Title: Some naive open problems about optimization in high dimensions: how much data is needed to tame topological complexity and entropy with simple algorithms?
Abstract: I will discuss some open problems around the performance of gradient descent (and its variants) for empirical loss minimization in high dimensional settings. What is the role of the topological complexity of the random landscape defined by the empirical loss? What is the role of the entropy near the random initialization, how fast does the dynamics find the informative region, i.e how hard is it to get better than random? What is the role of the complexity in the non informative region? in the informative one? What is the role of the structure of the signal?
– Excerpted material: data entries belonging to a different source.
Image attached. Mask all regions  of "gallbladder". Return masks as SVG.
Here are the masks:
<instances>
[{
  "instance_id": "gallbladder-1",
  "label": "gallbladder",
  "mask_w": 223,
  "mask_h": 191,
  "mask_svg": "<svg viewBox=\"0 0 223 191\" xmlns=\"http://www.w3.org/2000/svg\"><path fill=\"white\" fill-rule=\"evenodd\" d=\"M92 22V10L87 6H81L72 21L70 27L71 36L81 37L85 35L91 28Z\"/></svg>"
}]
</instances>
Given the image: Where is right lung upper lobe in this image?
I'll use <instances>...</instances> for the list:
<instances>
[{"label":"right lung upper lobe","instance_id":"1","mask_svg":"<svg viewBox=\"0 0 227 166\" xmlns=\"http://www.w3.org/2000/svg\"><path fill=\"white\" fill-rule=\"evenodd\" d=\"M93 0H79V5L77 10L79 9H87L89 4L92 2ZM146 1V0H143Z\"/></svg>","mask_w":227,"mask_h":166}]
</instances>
All these questions are way too hard (at least for me) in serious models of Machine Learning. But I will try to discuss them in simpler statistical contexts in order to introduce some of the needed theoretical tools, both for the topological complexity questions and for the understanding of the dynamics. These tools are progressing slowly, at least in the Math community as they are moving faster in Physics. They still need to be considerably expanded and strengthened to end up being useful in harder models.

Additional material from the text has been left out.